Comparative studies of the ethynyl estrogens used in oral contraceptives. VII. Effects with and without progestational agents on ultracentrifugally fractionated plasma lipoproteins in humans, baboons, and beagles

Abstract

Ethynyestradiol and mestranol, in doses ranging from 50 to 100 microgram/day, were given to women in 21-day cycles; baboons and beagle dogs received 1 and 4 microgram/kg/day in a similar regimen. After a number of such cycles, megestrol acetate, norethindrone acetate, or dl-norgestrel was given concomitantly. Protein, cholesterol, triglyceride, and phospholipid levels were determined in total plasma and in ultracentrifugally separated lipoprotein fractions. Over the dosage range studied, the effects of the two kinds of estrogen were indistinguishable. Except for human total plasma triglyceride, no dose-related differences were observed. The lowering of serum protein and the increase in cholesterol induced by estrogen were more pronounced in baboons and beagles than in human subjects. The cholesterol-depressing effect of progestational compounds observed in humans was very pronounced in baboons but absent in beagles. In all three species, estrogen increased the lipoprotein fraction cholesterol, except for human low-density lipoprotein cholesterol, which was decreased. Human plasma triglyceride and phospholipid increased on estrogen administration and were decreased by the progestins; in the two animal species, triglyceride is normally very low and the estrogen-induced changes were negligible; the phospholipid rose with estrogen but was unaffected by progestins. In sum, the two animal species show many similarities to, as well as important differences from, the human response of plasma lipids to various contraceptive steroids.

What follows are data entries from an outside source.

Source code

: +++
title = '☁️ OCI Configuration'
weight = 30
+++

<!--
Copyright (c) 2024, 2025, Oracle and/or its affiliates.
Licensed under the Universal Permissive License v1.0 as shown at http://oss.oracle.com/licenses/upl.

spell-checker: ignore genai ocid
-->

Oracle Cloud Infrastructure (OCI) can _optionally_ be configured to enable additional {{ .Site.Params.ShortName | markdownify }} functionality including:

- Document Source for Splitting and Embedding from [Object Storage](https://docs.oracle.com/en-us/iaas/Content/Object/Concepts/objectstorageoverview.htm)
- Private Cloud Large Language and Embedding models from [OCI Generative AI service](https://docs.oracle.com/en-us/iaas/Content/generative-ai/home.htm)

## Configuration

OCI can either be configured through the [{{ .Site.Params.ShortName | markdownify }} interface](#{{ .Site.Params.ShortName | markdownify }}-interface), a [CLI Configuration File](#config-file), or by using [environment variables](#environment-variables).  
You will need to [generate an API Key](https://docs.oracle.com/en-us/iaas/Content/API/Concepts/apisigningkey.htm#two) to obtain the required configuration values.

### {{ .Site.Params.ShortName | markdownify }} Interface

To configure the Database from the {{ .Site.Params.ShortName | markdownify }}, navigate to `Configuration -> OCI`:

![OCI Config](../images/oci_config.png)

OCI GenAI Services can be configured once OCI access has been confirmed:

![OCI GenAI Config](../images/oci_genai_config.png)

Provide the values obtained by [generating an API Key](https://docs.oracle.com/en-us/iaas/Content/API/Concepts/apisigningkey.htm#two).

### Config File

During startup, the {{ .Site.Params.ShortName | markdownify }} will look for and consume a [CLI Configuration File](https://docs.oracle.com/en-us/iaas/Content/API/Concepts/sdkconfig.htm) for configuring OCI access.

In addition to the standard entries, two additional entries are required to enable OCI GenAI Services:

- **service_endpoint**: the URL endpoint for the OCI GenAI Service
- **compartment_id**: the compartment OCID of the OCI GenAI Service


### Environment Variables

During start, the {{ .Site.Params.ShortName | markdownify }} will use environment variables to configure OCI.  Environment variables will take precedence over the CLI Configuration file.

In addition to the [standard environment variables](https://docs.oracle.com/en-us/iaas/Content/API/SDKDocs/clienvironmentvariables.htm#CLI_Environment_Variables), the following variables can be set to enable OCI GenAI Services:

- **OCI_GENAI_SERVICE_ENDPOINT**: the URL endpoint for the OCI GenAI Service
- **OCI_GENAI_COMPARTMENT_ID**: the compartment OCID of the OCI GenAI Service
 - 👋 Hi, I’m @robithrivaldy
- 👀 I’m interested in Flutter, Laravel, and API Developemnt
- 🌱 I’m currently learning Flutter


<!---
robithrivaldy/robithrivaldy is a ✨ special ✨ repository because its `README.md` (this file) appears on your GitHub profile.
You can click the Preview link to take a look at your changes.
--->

PIP: In this comparative study, ethinyl estradiol and mestranol (dose range, 50-100 microg/day) were given to women in a 21-day cycle; baboons and beagle dogs received 1 and 4 microg/kilog/day in a similar regimen. After a number of cycles, mestranol acetate, norethindrone acetate, or d,1-norgestrel was given concomitantly. Protein, cholesterol, triglyceride and phospholipid levels were determined in total plasma and in ultracentrifugally separated lipoprotein fractions. Effects of the 2 kinds of estrogens were indistinguishable over the dosage range studied. Except for human total plasma triglyceride (P .001), no dose-related differences were observed. Lowering of serum protein and increase in cholesterol induced by estrogen were more pronounced in the 2 animal species than in humans. The cholesterol-depressing effect of progestational compounds observed in humans was very pronounced in baboons but was absent in beagles. In all 3 species, estrogen increased the lipoprotein fraction cholesterol, except for human low-density lipoprotein cholesterol, which was decreased. Human plasma triglyceride and phospholipid increased on estrogen administration and were decreased by progestins. In beagles and baboons, triglyceride is normally very low and the estrogen-induced changes were negligible; phospholipid rose with estrogen but was unaffected by progestins.